The financial cost of cyberattacks for businesses has increased significantly over the years. African companies publish very few figures on cybercrime, but the highest estimated costs in 2013 stood at $47 million (26 billion FCFA) in Côte d’Ivoire and $27 million (15 billion FCFA) in Senegal. More recent figures on annual losses (2017) are estimated for Nigeria at $649 million, followed by Kenya at $210 million. And many sectors are concerned by these losses, with financial institutions, government, and e-commerce hitting the top three impacted industries in Africa (see Figure 2).
Figure 2. Cybercrime cost in Africa by industry
While many financial impacts are obvious, such as production stop costs, penalties, legal costs, and compensation, many are less direct, including increased operational costs, loss of customer confidence, cancellation of contracts, and stopped production. In the 2017 cybercrime case of BGFI in Gabon—the largest financial holding company known in the Central African region (CEMAC)—customers experienced a massive fraud of more than $2.8 million (1.5 billion FCFA) on its prepaid card service, which the company then reimbursed.
In the case of ransomware, beyond the loss of productivity, companies often pay the ransom demanded by the attackers to recover their data. Importantly, none of these companies was able to confirm they finally got all their data back after paying the ransom.
Prosecution, penalties, and associated fees
One of the least predictable risks of cyberattacks is the leakage of personal data. Privacy is a fundamental human right that must be protected, and its breach has significant personal consequences. Beyond that, data breaches carry financial costs as well. Many companies are increasingly facing lawsuits filed by their clients or employees for insufficient data protection. The impacts associated with these proceedings, like the possible compensation of millions of victims, or other legal and regulatory penalties, as in the case of the credit card payment industry, can quickly become insurmountable for a company. In South Africa, the Information Regulatory Authority is currently investigating the cause of the biggest data leak in 2017—during which the personal data of more than 60 million people was stolen—and has made formal requests for explanations from the companies concerned.
The theft of intellectual property and sensitive information
Companies involved in new technologies, advanced services, media, and software development are particularly targeted by cyberattacks that cause leakage or destruction of data and are often motivated by industrial espionage. A loss of classified data such as commercial plans, patents, data on state security, among other sensitive items, compromises years of labor and research. This problem is particularly acute in Africa, as the legal standards for curbing the theft of intellectual property are generally not aligned with international ones. In a 2016 study, the Business Software Alliance (BSA) announced that 57 percent of software installed in Africa and the Middle East is pirated, promoting cyberattacks and causing a potential loss of $3.7 billion to publishers.

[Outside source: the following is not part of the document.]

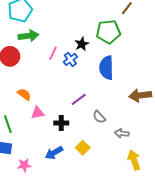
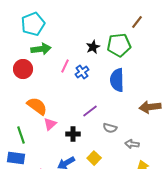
black star: (82, 44) -> (93, 47), moved
orange semicircle: (24, 94) -> (37, 106), size x1.5
pink triangle: (38, 113) -> (50, 124), turned -32
gray semicircle: (99, 117) -> (110, 128), turned -32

Cyberattacks and their fallout expose companies to the media and public scrutiny, putting the top management at the frontline of critics who hold them accountable for such failures, causing damage to image with customers, employees, investors, and partners. Companies must therefore be prepared to proactively manage this type of crisis communication, informing all stakeholders on a timely basis in order to preserve their consumer relationships and their reputation. Indeed, in a 2016 VMware study, 25 percent of the leaders of the largest global companies consider the most serious impact that a cyberattack can have on their organization is the loss of reputation among their customers.
Given the current context marked by the Fourth Industrial Revolution, with the systematic digital transformation of entire systems of production, management, and governance, everything is now networked, and anything networked can be hacked. So it is just a matter of time before businesses get hacked, attacked, or notice they are—and the consequences could be dire. The next task, then, for African businesses is to implement strategies to protect their clients, their data, and themselves from a cyberattack. Given the regional context, this can be achieved by considering four key initiatives: implementing cyber resilience strategies, developing cybersecurity skills, protecting data integrity, and integrating cyber risk protection in the decisionmaking process throughout all levels of management.